> WHAT YOU WILL DO: Give the material below as a Markdown table with two columns, Row and Line, numbering each line in order and leaving out any blank lines.

-- start of INPUT FOR THIS TASK --

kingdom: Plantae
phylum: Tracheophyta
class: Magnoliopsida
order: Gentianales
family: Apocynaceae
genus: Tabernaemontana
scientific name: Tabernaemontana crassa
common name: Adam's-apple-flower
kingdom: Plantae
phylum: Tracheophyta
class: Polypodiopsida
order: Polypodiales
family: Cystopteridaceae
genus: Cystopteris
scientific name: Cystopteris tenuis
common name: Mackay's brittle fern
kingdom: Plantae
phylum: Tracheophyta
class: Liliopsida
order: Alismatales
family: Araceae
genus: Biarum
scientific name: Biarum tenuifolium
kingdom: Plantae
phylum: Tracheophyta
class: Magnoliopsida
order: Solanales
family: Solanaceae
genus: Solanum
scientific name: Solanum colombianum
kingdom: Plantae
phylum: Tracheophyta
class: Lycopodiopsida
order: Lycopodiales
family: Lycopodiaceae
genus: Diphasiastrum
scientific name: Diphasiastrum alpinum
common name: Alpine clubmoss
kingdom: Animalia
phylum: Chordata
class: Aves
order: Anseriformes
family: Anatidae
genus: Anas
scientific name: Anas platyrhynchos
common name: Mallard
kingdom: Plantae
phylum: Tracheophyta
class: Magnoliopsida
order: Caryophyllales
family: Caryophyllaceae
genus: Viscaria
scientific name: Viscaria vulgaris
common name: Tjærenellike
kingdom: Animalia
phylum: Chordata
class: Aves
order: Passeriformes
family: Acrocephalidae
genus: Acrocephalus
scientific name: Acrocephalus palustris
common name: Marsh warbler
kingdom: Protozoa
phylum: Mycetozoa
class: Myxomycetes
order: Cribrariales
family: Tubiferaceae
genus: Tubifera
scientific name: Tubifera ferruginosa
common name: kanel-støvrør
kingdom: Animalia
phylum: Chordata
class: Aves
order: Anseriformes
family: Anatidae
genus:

-- end of INPUT FOR THIS TASK --

> TASK SOLUTION:
| Row | Line |
|---|---|
| 1 | kingdom: Plantae |
| 2 | phylum: Tracheophyta |
| 3 | class: Magnoliopsida |
| 4 | order: Gentianales |
| 5 | family: Apocynaceae |
| 6 | genus: Tabernaemontana |
| 7 | scientific name: Tabernaemontana crassa |
| 8 | common name: Adam's-apple-flower |
| 9 | kingdom: Plantae |
| 10 | phylum: Tracheophyta |
| 11 | class: Polypodiopsida |
| 12 | order: Polypodiales |
| 13 | family: Cystopteridaceae |
| 14 | genus: Cystopteris |
| 15 | scientific name: Cystopteris tenuis |
| 16 | common name: Mackay's brittle fern |
| 17 | kingdom: Plantae |
| 18 | phylum: Tracheophyta |
| 19 | class: Liliopsida |
| 20 | order: Alismatales |
| 21 | family: Araceae |
| 22 | genus: Biarum |
| 23 | scientific name: Biarum tenuifolium |
| 24 | kingdom: Plantae |
| 25 | phylum: Tracheophyta |
| 26 | class: Magnoliopsida |
| 27 | order: Solanales |
| 28 | family: Solanaceae |
| 29 | genus: Solanum |
| 30 | scientific name: Solanum colombianum |
| 31 | kingdom: Plantae |
| 32 | phylum: Tracheophyta |
| 33 | class: Lycopodiopsida |
| 34 | order: Lycopodiales |
| 35 | family: Lycopodiaceae |
| 36 | genus: Diphasiastrum |
| 37 | scientific name: Diphasiastrum alpinum |
| 38 | common name: Alpine clubmoss |
| 39 | kingdom: Animalia |
| 40 | phylum: Chordata |
| 41 | class: Aves |
| 42 | order: Anseriformes |
| 43 | family: Anatidae |
| 44 | genus: Anas |
| 45 | scientific name: Anas platyrhynchos |
| 46 | common name: Mallard |
| 47 | kingdom: Plantae |
| 48 | phylum: Tracheophyta |
| 49 | class: Magnoliopsida |
| 50 | order: Caryophyllales |
| 51 | family: Caryophyllaceae |
| 52 | genus: Viscaria |
| 53 | scientific name: Viscaria vulgaris |
| 54 | common name: Tjærenellike |
| 55 | kingdom: Animalia |
| 56 | phylum: Chordata |
| 57 | class: Aves |
| 58 | order: Passeriformes |
| 59 | family: Acrocephalidae |
| 60 | genus: Acrocephalus |
| 61 | scientific name: Acrocephalus palustris |
| 62 | common name: Marsh warbler |
| 63 | kingdom: Protozoa |
| 64 | phylum: Mycetozoa |
| 65 | class: Myxomycetes |
| 66 | order: Cribrariales |
| 67 | family: Tubiferaceae |
| 68 | genus: Tubifera |
| 69 | scientific name: Tubifera ferruginosa |
| 70 | common name: kanel-støvrør |
| 71 | kingdom: Animalia |
| 72 | phylum: Chordata |
| 73 | class: Aves |
| 74 | order: Anseriformes |
| 75 | family: Anatidae |
| 76 | genus: |